--- SELECTED PASSAGE ---

I’ve been surrounded by wood all my life. At camp as a kid, I learned the constellations and how to identify trees. In my 20s, I did a lot of bushwhacking in New England, and learned to read its dynamic forested landscape. Over the past 15 years, I’ve developed into a structural engineer at a timber framing company. 

Trees are an essential part of a sustainable future. Hermann Hesse may have captured it best when he wrote, “Trees are sanctuaries. Whoever knows how to speak to them, whoever knows how to listen to them, can learn the truth. They do not preach learning and precepts, they preach, undeterred by particulars, the ancient law of life.” 

Humans first learned to use trees structurally for water wells 7,000 years ago. The East and West traditions of timber framing have been passed down through generations and have been blended together. We now have the knowledge and ability to construct most of our buildings nearly completely out of wood. To do so, we must know the material properties and design capacities, leveraging inherent strengths while accommodating weaknesses.

--- MATERIAL SHOWN ---

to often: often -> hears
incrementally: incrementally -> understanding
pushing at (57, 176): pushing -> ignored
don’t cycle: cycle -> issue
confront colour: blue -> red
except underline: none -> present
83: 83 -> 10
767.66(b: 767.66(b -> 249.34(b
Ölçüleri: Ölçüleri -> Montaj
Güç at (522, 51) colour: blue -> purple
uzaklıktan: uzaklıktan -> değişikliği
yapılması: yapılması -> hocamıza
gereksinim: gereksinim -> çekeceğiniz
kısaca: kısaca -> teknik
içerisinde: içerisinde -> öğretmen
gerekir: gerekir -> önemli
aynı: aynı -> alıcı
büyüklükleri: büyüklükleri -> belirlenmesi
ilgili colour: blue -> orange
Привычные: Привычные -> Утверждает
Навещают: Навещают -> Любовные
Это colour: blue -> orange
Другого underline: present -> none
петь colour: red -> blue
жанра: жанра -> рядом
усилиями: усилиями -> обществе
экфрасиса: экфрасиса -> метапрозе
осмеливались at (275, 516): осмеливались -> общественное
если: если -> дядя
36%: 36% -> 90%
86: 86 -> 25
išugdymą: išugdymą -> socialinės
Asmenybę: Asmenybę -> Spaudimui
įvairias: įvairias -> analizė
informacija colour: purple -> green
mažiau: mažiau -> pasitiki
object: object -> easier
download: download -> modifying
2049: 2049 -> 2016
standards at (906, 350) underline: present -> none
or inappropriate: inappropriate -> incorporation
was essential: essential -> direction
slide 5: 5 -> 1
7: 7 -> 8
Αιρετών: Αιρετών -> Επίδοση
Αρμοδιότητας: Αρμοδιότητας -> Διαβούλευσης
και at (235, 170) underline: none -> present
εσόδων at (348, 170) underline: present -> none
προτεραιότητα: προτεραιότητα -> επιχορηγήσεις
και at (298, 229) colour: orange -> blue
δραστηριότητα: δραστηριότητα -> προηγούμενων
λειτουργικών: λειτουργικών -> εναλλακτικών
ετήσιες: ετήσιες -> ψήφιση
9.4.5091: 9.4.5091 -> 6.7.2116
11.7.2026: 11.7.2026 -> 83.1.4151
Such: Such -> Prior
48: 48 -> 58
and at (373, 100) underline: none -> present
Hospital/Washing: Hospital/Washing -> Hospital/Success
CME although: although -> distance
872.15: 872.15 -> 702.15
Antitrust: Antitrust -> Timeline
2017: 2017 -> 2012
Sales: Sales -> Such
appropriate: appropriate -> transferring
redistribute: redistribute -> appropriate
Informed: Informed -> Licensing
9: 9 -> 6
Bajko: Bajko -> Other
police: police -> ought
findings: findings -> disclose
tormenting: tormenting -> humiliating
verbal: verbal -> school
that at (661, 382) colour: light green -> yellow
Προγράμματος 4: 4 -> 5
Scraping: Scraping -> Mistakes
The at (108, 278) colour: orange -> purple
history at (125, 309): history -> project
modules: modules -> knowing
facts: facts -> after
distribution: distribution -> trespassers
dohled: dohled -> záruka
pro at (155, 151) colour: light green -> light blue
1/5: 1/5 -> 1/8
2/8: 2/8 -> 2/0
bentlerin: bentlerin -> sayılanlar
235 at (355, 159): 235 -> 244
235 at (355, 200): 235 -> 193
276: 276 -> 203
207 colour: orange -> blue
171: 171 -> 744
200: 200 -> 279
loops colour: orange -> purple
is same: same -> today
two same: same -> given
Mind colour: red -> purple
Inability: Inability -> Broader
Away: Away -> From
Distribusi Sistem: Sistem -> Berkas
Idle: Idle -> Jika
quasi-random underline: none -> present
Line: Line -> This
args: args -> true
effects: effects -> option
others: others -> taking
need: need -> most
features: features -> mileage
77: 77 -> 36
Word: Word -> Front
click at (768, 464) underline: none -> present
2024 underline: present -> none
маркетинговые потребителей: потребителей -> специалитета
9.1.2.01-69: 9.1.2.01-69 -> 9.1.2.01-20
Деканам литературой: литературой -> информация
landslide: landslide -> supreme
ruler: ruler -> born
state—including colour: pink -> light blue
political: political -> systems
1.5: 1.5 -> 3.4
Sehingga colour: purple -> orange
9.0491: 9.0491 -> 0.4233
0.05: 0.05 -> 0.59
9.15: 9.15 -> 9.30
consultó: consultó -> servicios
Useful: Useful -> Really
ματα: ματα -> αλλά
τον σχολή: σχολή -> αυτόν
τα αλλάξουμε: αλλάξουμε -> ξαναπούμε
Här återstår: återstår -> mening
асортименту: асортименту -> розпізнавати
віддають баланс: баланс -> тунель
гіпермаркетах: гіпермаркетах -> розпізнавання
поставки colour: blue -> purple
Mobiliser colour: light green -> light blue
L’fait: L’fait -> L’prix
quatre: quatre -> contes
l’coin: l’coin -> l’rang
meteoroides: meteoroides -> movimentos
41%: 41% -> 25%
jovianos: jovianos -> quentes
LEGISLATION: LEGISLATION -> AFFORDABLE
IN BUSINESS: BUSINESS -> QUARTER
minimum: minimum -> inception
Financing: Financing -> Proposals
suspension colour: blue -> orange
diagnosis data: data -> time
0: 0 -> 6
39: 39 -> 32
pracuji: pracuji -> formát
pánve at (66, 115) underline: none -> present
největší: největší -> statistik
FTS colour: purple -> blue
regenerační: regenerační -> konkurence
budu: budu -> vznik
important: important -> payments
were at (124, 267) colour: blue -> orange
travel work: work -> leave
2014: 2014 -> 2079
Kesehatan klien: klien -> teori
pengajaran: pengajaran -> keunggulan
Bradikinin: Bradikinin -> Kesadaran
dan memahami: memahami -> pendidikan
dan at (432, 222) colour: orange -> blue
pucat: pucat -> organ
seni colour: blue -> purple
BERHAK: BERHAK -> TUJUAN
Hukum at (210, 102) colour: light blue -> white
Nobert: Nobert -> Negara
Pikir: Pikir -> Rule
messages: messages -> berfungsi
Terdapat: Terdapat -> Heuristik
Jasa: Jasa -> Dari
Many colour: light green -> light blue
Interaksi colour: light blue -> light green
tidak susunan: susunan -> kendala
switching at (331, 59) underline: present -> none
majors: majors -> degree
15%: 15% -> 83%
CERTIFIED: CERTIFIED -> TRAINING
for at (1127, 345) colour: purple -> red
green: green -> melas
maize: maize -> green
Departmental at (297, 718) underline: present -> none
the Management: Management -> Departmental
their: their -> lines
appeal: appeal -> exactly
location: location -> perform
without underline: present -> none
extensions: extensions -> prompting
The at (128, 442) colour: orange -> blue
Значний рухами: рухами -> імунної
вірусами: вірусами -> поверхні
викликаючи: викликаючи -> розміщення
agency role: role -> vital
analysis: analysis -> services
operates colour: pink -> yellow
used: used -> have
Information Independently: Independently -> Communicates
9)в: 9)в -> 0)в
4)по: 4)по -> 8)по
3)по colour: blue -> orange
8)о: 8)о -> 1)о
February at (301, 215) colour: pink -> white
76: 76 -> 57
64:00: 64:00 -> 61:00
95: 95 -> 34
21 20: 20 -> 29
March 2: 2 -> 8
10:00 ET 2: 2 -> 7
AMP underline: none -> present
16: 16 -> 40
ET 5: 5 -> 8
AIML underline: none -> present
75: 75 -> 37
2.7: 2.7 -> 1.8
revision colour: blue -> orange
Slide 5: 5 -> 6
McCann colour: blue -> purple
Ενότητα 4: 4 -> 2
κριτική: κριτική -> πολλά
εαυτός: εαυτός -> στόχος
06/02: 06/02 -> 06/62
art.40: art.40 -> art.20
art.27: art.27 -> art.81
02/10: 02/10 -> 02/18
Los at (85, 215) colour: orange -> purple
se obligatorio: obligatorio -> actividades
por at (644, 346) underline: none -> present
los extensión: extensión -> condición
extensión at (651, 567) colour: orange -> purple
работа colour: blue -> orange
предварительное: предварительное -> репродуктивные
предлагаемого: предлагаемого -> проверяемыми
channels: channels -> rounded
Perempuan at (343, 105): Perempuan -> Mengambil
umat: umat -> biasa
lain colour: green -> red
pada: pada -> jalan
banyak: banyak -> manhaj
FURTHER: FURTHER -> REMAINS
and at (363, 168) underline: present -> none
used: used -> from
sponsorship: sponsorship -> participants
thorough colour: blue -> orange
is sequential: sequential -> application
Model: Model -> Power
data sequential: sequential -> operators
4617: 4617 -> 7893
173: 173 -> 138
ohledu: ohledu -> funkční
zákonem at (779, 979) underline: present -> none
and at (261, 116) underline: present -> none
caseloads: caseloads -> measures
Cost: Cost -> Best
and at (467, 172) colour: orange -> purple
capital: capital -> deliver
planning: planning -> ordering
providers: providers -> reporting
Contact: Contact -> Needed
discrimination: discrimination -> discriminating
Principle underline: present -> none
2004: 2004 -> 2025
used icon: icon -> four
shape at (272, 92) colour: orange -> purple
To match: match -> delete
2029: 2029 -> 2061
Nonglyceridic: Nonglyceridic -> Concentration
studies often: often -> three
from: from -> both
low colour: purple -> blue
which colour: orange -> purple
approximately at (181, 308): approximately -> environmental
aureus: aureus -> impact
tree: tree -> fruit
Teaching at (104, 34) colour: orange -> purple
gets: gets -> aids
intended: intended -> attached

---

= DIRECTIVES =
1. Using the passage on trees and timber framing, answer these questions.
(a) What job has the writer developed into over the past 15 years?
(b) Which writer does the passage quote on trees?
(c) How long ago did humans first use trees structurally, and for what purpose?
2. Write the next part of the passage on trees and timber framing, picking up after its final sentence.

= ANSWERS BY TASK =
1.
(a) A structural engineer at a timber framing company.
(b) Hermann Hesse.
(c) 7,000 years ago, for water wells.

2.
Wood is relatively lightweight compared with other structural materials and has good strength in tension and compression. It is naturally tough, insulates, and is readily worked—cut, shaped, connected, and finished. Its grain, color, and growth patterns across the roughly 100,000 different species naturally bring unparalleled beauty to wood buildings. Some species also have inherent bio-chemical resistance to rot and decay. With all this variation, we are fortunate that engineers have studied and tested most of the principal species harvested for structural use. We have safe structural values for engineering analysis, and a good understanding of the issues when working with this organic material. 

The rings a tree builds each year are made of woven cellulose fibers running in the axial direction of the trunk. As a result, woods are much stronger along the grain. Understanding this directionality is key to engineering, designing, and building well with wood.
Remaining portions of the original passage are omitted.